By Simon Riveles and Simon Cooke
Bitcoin faces an uncertain regulatory future in the U.S. This uncertainty has led to the U.K.’s newest and most developed bitcoin exchange, Coinfloor, not accepting U.S. customers, at least initially.
Bitcoin is a ‘peer to peer’ virtual currency created by a computer generated math based protocol. Bitcoin is an extremely risky and volatile investment with bitcoin’s value fluctuating by as much as 75 percent in recent weeks alone. Bitcoin faces various risks to holding its value and its viability. These include but are not limited to:
1. Lack of widespread or continued adoption of bitcoin;
2. Security concerns including proof of ownership and theft by computer hackers;
3. Competition from rival virtual currencies;
4. Corruption and divergence in the software protocol governing bitcoin;
5. Decrease in incentives for miners to create new bitcoin;
6. The viability and existence of the exchanges bitcoin is traded on, and;
7. Current and potential financial regulation that negatively effect the value of bitcoin or even outlaw it completely.

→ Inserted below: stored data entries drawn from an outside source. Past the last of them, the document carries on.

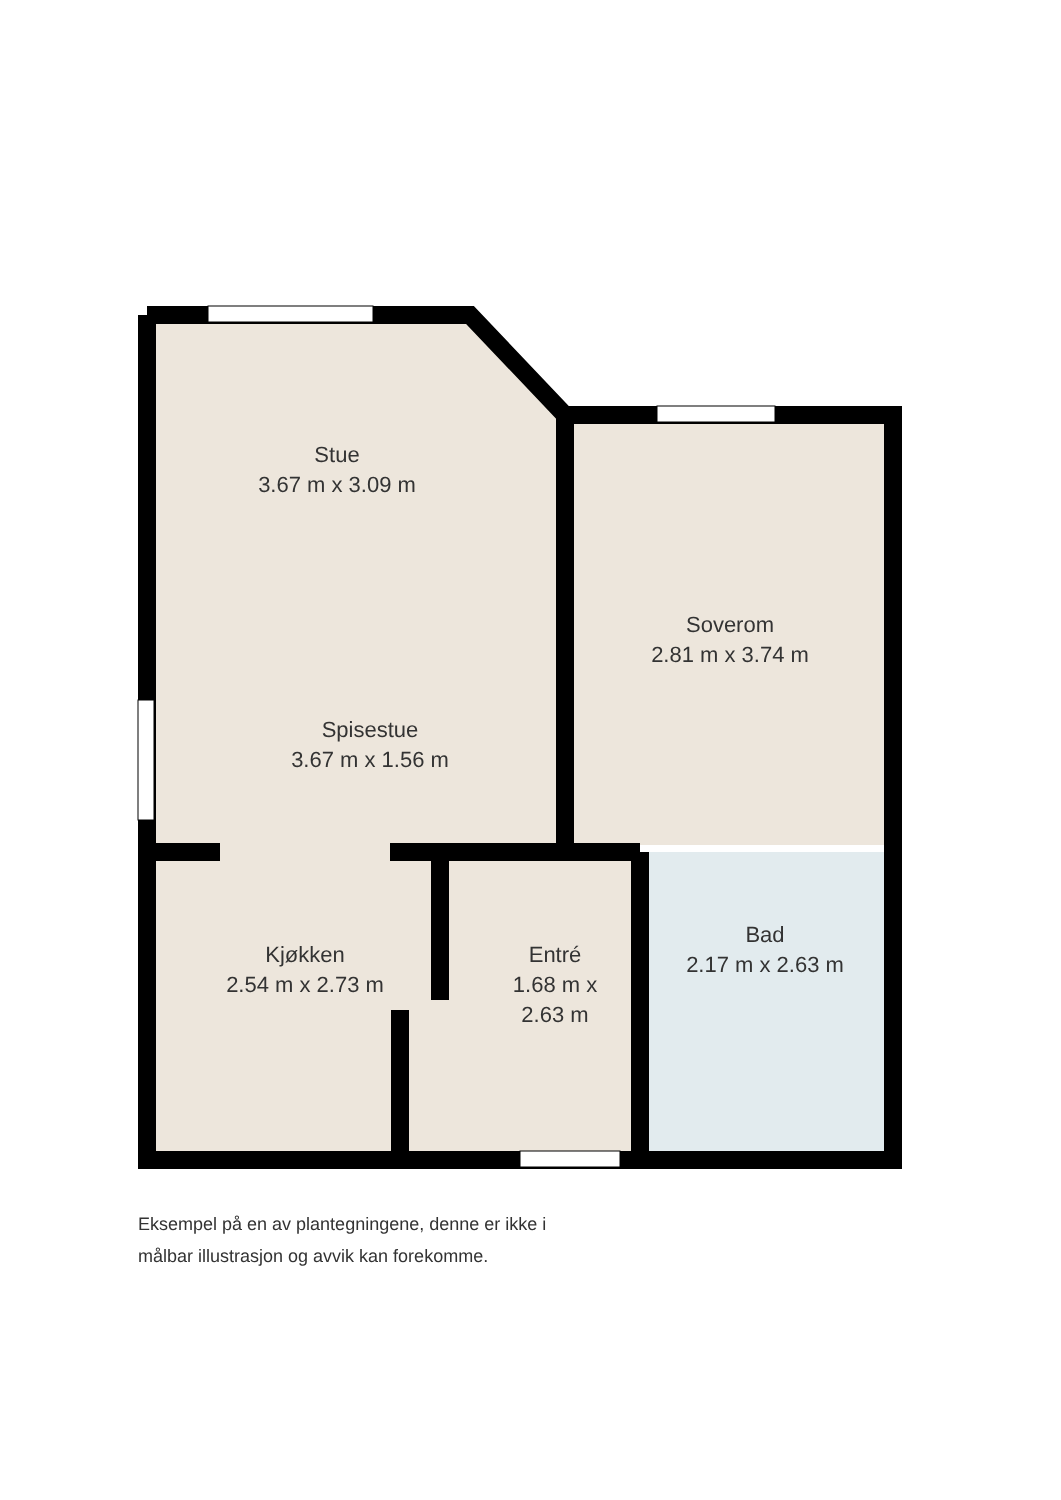Stue
3.67 m x 3.09 m
Soverom
2.81 m x 3.74 m
Spisestue
3.67 m x 1.56 m
Kjøkken
2.54 m x 2.73 m
Entré
1.68 m x 2.63 m
Bad
2.17 m x 2.63 m
Eksempel på en av plantegningene, denne er ikke i
målbar illustrasjon og avvik kan forekomme.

Bitcoins are traded globally primarily on three major bitcoin exchanges located in China, Japan and Slovenia. Financial regulators in markets such as the U.K. and Canada have largely left bitcoin unregulated however China has acted in banning its banks and payment companies from dealing in the currency. But China continues to allow its citizens to buy and sell bitcoins.
To date, the Financial Crimes Enforcement Network (“FinCEN”) is the only U.S. federal regulator to have released official guidance (the “Guidance”) on the use of virtual currencies including bitcoin. FinCEN issued the Guidance to clarify the applicability of the Bank Secrecy Act (“BSA”) to bitcoin by stating that any administrator or exchanger of bitcoin must be a registered Money Services Business under FinCEN’s regulations. The Guidance notes that a user of bitcoin (a person that obtains virtual currency to purchase goods or services) is not subject to FinCEN’s regulations nor are dealers in foreign exchange who exchange bitcoin for fiat currency or vice-versa. The lack of applicability to the latter is due to virtual currency not meeting the definition of currency under the BSA.
Other major U.S. federal regulators such as the Securities and Exchange Commission and the Commodity Futures Trading Commission are yet to issue guidance on the regulation of bitcoin however this guidance may be forthcoming and investors should keep this in mind, together with the inherent risks of the asset, when investing in bitcoin.